On paper, it would appear Buckland and Coomes arrive in Boston for next week's World Championships with momentum building at the right time following a gold medal and personal best score at the Bavarian Open earlier this month.
[quote:It’s about showing that we are medal contenders for 2018: Nick Buckland: left]
To an extent that is true, but that result does not reveal the true story with the duo having opted to do something they have never previously done before – change their short program mid season.
“Making up a routine is something you do extremely early on each year,” explained Buckland.
“Typically we would make up a program May or June time, and you would compete it middle of September possibly but then it wouldn’t really be performance ready for your serious competitions until October, November.”
Detroit-based Buckland and Coomes did the same again this year, but by December the general feeling was that the program was not right and, with the European Championships looming in January, it was back to the drawing board shortly before Christmas.
Coomes picks up the story: “I think with the music choice with our previous short program, we were trying to do something that we perhaps hadn’t done before and the relationship between us and the music, it just didn’t really work.
“We’re the type of people who feed off the energy from the crowd and the energy from the music and I think we went with something that didn’t quite suit us as skaters.
“We’ve picked some new music which is still classical but which gets the crowd going.
“It took us three weeks to make it up and then we had it ready and running it three weeks before the competition so a total of six weeks before European Championships we made the change.”
Despite the short turnaround, the upheaval certainly appeared vindicated at the European Championships.
Coomes and Buckland walked away with three personal bests from their disciplines – their short dance scored them 64.26 and the free dance 98.49 for a combined total of 162.75 – as they finished sixth overall.
To add to the feel good factor, the duo had suffered double heartbreak the previous season with a sickness bug for Buckland ruling them out of the 2015 European Championships while a strand of pneumonia, which left Coomes hospitalized, did for their chances at the 2016 Worlds.
But fit and firing once again, the pair, who recorded their best World Championship finish of ninth in 2014, know they have to keep pushing as the 2018 Winter Olympics in Pyeongchang start to come into focus.
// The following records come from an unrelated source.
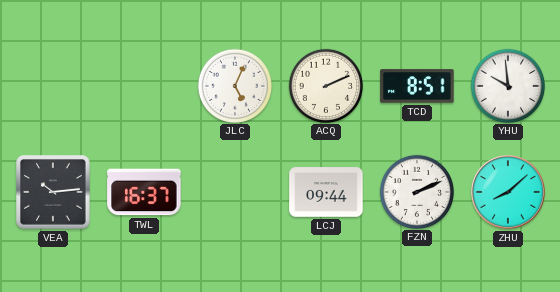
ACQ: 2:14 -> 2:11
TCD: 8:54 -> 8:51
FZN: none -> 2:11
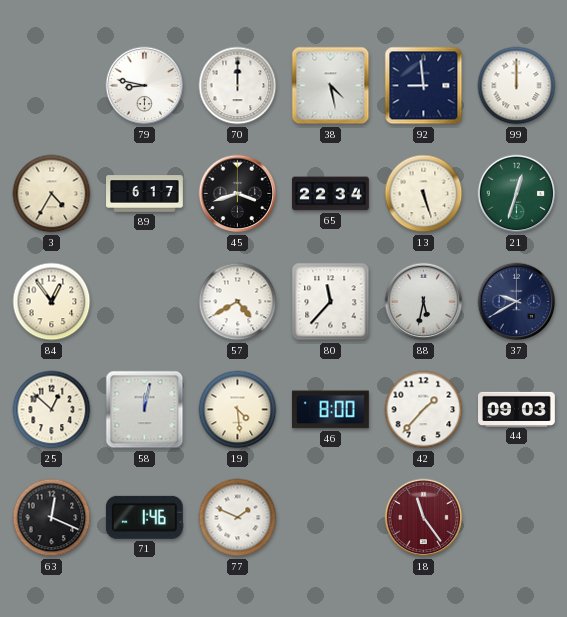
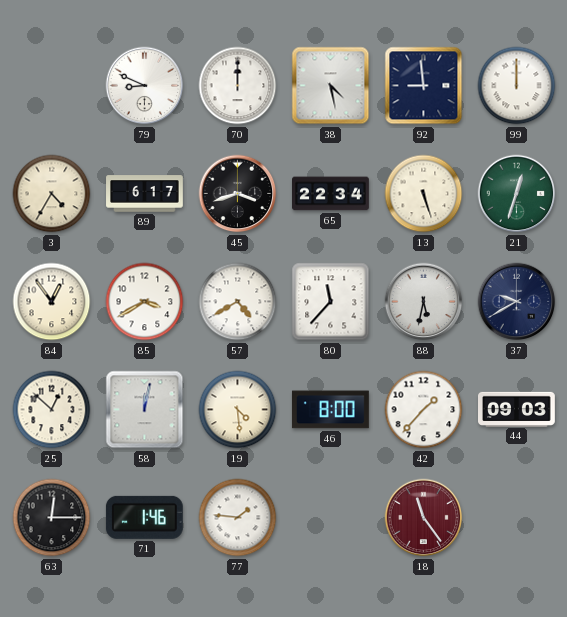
79: 8:47 -> 8:49
85: none -> 3:40
63: 12:19 -> 12:15
77: 1:49 -> 1:46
“We want to do two even better performances at the Worlds and move up to that next third bracket of points scoring,” said Buckland who finished 20th and tenth at Vancouver 2010 and Sochi 2014 alongside Coomes.
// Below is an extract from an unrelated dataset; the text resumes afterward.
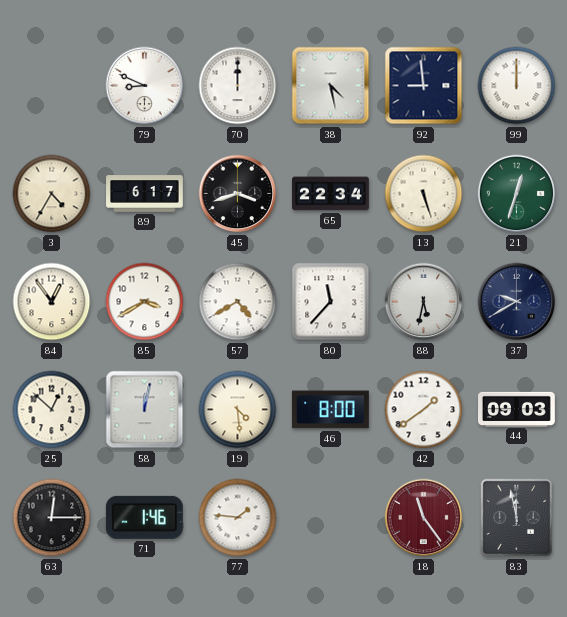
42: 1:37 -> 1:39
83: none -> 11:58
“That’s all we can plan to do and the rest is down to how everyone else skates and what kind of competition it is.
“We want to better the personal best scores which we got at the Europeans and I think we can.
“It’s about showing that we are medal contenders for 2018. We need to keep building the performances every year and show that we can keep bringing our new elements and new programs that people are interested in watching and showing serious improvement every year.
“I think we’ve definitely done that this year although we are not finished yet.”